Received-SPF: pass (google.com: best guess record for domain of linux-kernel-owner@vger.kernel.org designates 209.132.180.67 as permitted sender) client-ip=209.132.180.67;
Date:   Tue, 2 Jul 2019 09:54:37 +0100
From:   Patrick Bellasi <patrick.bellasi@arm.com>
To:     Subhra Mazumdar <subhra.mazumdar@oracle.com>
Cc:     Peter Zijlstra <peterz@infradead.org>,
        linux-kernel@vger.kernel.org, mingo@redhat.com, tglx@linutronix.de,
        steven.sistare@oracle.com, dhaval.giani@oracle.com,
        daniel.lezcano@linaro.org, vincent.guittot@linaro.org,
        viresh.kumar@linaro.org, tim.c.chen@linux.intel.com,
        mgorman@techsingularity.net, Paul Turner <pjt@google.com>,
        riel@surriel.com, morten.rasmussen@arm.com
Subject: Re: [RESEND PATCH v3 0/7] Improve scheduler scalability for fast path
Message-ID: <20190702085437.gzu7ilubbi5jx6sp@e110439-lin>
References: <20190627012919.4341-1-subhra.mazumdar@oracle.com>
 <20190701090204.GQ3402@hirez.programming.kicks-ass.net>
 <20190701135552.kb4os6bxxhh2lyw6@e110439-lin>
 <81b2288a-579d-8dd1-f179-d672cf1edd68@oracle.com>
MIME-Version: 1.0
Content-Type: text/plain; charset=us-ascii
Content-Disposition: inline
In-Reply-To: <81b2288a-579d-8dd1-f179-d672cf1edd68@oracle.com>
User-Agent: NeoMutt/20180716
Sender: linux-kernel-owner@vger.kernel.org
Precedence: bulk

On 01-Jul 17:01, Subhra Mazumdar wrote:
> 
> On 7/1/19 6:55 AM, Patrick Bellasi wrote:
> > On 01-Jul 11:02, Peter Zijlstra wrote:
> > > On Wed, Jun 26, 2019 at 06:29:12PM -0700, subhra mazumdar wrote:
> > > > Hi,
> > > > 
> > > > Resending this patchset, will be good to get some feedback. Any suggestions
> > > > that will make it more acceptable are welcome. We have been shipping this
> > > > with Unbreakable Enterprise Kernel in Oracle Linux.
> > > > 
> > > > Current select_idle_sibling first tries to find a fully idle core using
> > > > select_idle_core which can potentially search all cores and if it fails it
> > > > finds any idle cpu using select_idle_cpu. select_idle_cpu can potentially
> > > > search all cpus in the llc domain. This doesn't scale for large llc domains
> > > > and will only get worse with more cores in future.
> > > > 
> > > > This patch solves the scalability problem by:
> > > >   - Setting an upper and lower limit of idle cpu search in select_idle_cpu
> > > >     to keep search time low and constant
> > > >   - Adding a new sched feature SIS_CORE to disable select_idle_core
> > > > 
> > > > Additionally it also introduces a new per-cpu variable next_cpu to track
> > > > the limit of search so that every time search starts from where it ended.
> > > > This rotating search window over cpus in LLC domain ensures that idle
> > > > cpus are eventually found in case of high load.
> > > Right, so we had a wee conversation about this patch series at OSPM, and
> > > I don't see any of that reflected here :-(
> > > 
> > > Specifically, given that some people _really_ want the whole L3 mask
> > > scanned to reduce tail latency over raw throughput, while you guys
> > > prefer the other way around, it was proposed to extend the task model.
> > > 
> > > Specifically something like a latency-nice was mentioned (IIRC) where a
> > Right, AFAIR PaulT suggested to add support for the concept of a task
> > being "latency tolerant": meaning we can spend more time to search for
> > a CPU and/or avoid preempting the current task.
> > 
> Wondering if searching and preempting needs will ever be conflicting?
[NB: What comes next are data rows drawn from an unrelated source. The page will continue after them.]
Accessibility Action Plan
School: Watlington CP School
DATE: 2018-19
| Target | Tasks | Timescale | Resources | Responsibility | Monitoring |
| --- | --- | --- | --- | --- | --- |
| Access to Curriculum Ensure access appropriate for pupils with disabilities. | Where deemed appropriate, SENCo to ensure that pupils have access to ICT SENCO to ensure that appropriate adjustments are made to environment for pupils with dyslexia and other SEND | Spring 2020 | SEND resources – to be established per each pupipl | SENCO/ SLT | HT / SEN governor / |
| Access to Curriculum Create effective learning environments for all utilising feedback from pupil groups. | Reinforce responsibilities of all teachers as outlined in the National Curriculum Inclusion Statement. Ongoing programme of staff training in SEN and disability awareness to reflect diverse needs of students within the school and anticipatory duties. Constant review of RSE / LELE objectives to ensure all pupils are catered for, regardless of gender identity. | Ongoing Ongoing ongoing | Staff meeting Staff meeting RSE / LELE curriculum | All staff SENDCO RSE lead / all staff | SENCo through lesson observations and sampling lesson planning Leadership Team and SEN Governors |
I guess the winning point is that we don't commit behaviors to
userspace, but just abstract concepts which are turned into biases.

I don't see conflicts right now: if you are latency tolerant that
means you can spend more time to try finding a better CPU (e.g. we can
use the energy model to compare multiple CPUs) _and/or_ give the
current task a better chance to complete by delaying its preemption.

> Otherwise sounds like a good direction to me. For the searching aspect, can
> we map latency nice values to the % of cores we search in select_idle_cpu?
> Thus the search cost can be controlled by latency nice value.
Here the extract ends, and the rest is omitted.